Kegaduhan yang terjadi di negeri ini muncul karena penguasa telah membuat kebijakan yang meresahkan masyarakat. Proses penyusunan dan pengesahan RUU menjadi undang-undang berlangsung secara tertutup, tidak transparan, dan terkesan sembunyi-sembunyi. Aspirasi publik yang luar biasa kuat pun diabaikan. Jika memang undang-undang tersebut tidak sesuai dengan perintah konstitusi dan demokrasi, sudah semestinya rakyat mempertanyakan, apakah hal tersebut benar?
Rakyat semestinya mampu meneropong realita di balik kebijakan pengesahan RUU TNI, yang dilakukan seperti kejahatan dalam sebuah film. Rakyat harus menyadari bahwa sistem yang digunakan oleh penguasa untuk mengatur rakyat memiliki kecacatan.

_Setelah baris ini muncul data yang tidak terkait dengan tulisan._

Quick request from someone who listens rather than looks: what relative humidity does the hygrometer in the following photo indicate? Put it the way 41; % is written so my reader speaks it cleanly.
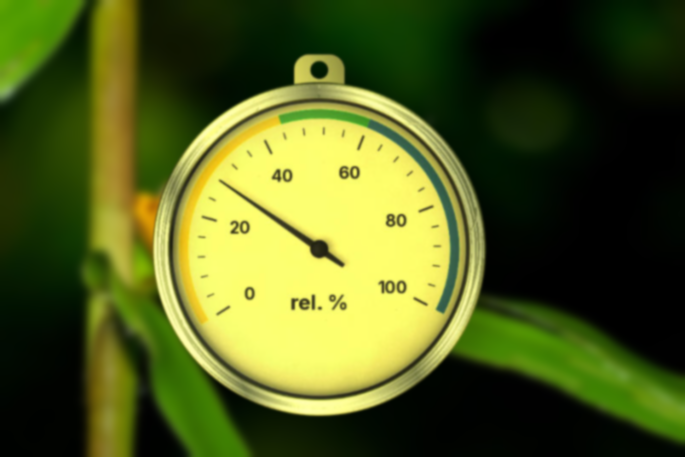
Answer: 28; %
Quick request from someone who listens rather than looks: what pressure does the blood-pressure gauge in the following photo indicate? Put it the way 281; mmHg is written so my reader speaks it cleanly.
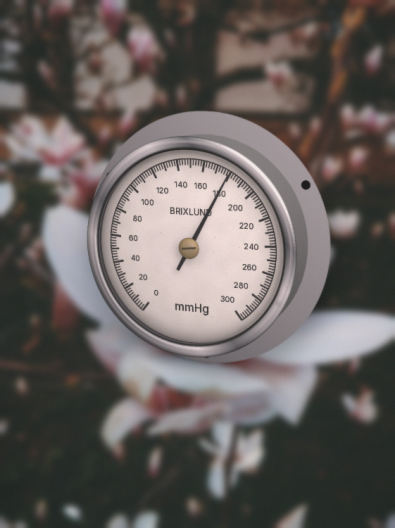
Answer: 180; mmHg
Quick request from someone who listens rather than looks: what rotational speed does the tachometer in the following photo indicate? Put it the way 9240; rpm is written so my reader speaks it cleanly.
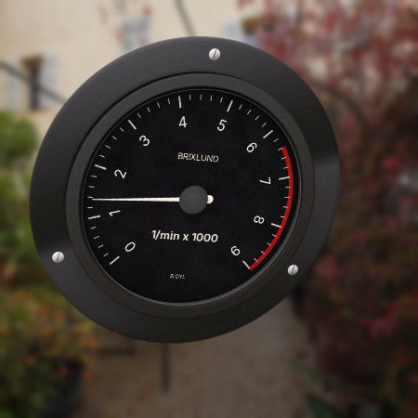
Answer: 1400; rpm
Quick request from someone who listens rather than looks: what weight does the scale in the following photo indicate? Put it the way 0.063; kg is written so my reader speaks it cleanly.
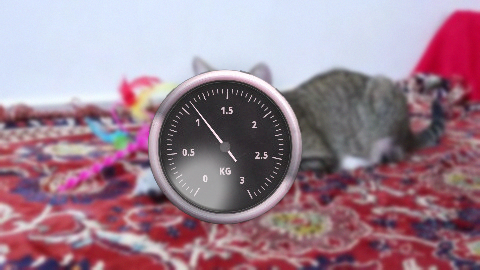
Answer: 1.1; kg
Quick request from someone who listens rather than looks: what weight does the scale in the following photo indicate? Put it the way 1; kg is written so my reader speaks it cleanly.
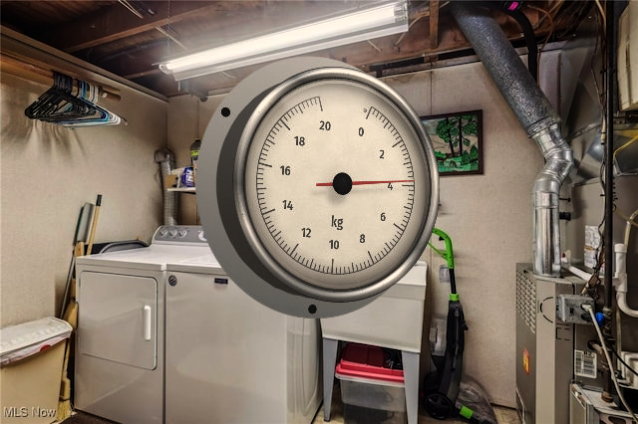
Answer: 3.8; kg
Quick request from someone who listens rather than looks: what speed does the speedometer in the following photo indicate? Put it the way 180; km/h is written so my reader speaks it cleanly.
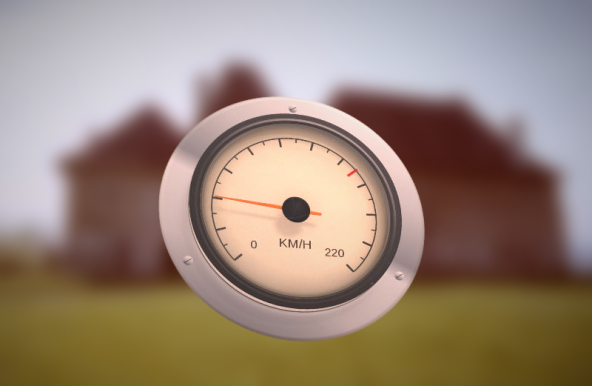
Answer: 40; km/h
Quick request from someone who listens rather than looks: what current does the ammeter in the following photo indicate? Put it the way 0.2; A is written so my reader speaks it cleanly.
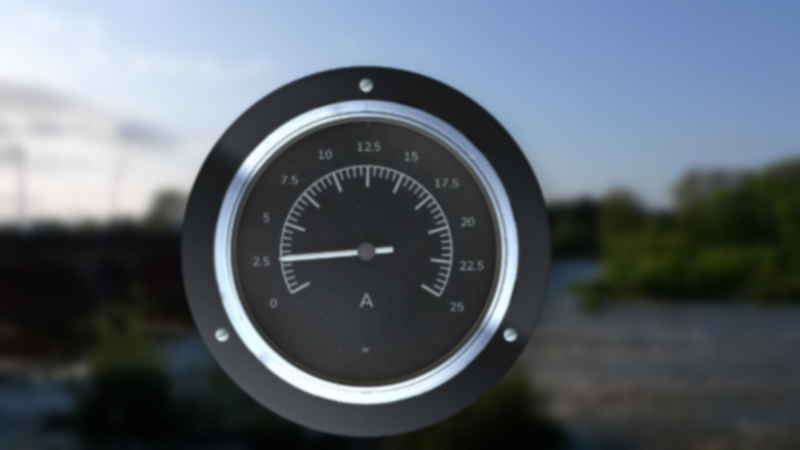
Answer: 2.5; A
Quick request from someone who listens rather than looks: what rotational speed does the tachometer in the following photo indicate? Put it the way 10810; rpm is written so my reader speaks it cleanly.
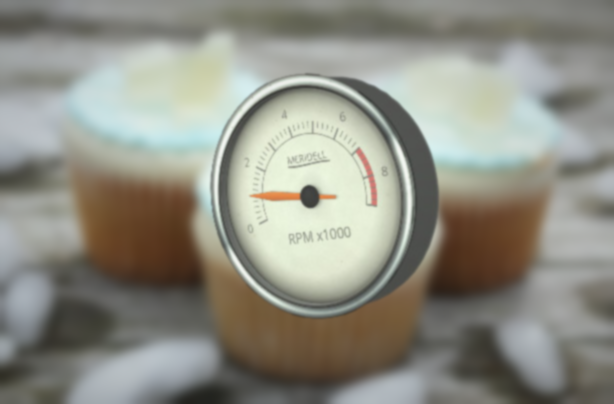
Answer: 1000; rpm
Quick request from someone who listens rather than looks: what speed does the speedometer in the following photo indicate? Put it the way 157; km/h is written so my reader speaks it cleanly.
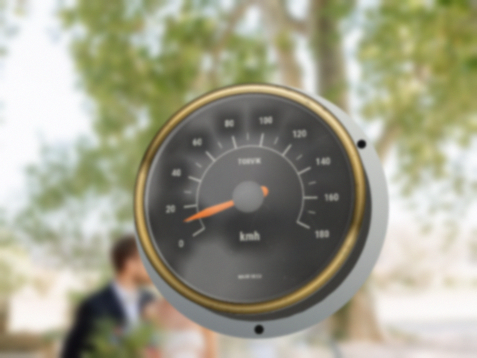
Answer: 10; km/h
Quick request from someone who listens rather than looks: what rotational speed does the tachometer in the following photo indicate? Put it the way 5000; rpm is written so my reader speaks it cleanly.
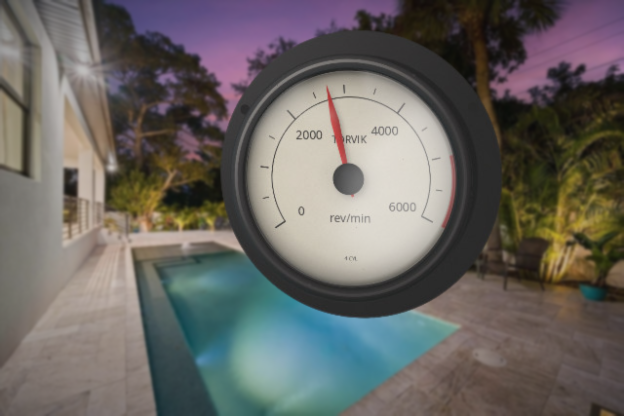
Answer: 2750; rpm
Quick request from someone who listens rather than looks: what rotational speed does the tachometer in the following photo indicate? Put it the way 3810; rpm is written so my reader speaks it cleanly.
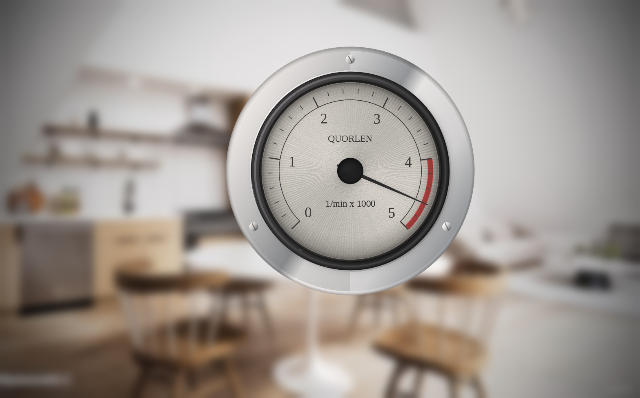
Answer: 4600; rpm
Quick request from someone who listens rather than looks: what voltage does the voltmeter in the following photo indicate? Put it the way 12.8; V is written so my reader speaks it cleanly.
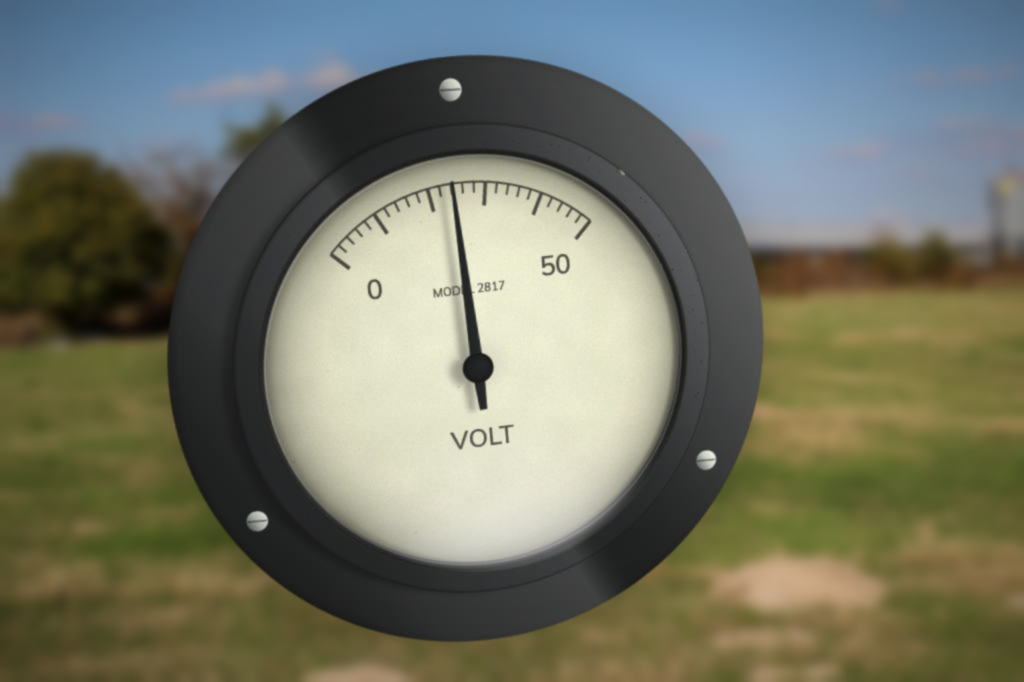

Konsep sistem demokrasi yang menjadikan suara rakyat sebagai suara Tuhan memunculkan anggapan bahwa suara mayoritas mencerminkan kebenaran dan keadilan tertinggi. Padahal, suara rakyat atau mayoritas tidak selalu benar dan adil. Ironisnya, sistem demokrasi "dari rakyat, oleh rakyat, dan untuk rakyat" dianggap sebagai sistem terbaik, tidak hanya di Barat, namun juga di negeri-negeri Muslim. Faktanya, semua itu hanya omong kosong, karena demokrasi memisahkan agama dari kehidupan (sekularisme) dan telah merampas hak Allah SWT sebagai pembuat hukum, menggantikannya dengan hawa nafsu manusia.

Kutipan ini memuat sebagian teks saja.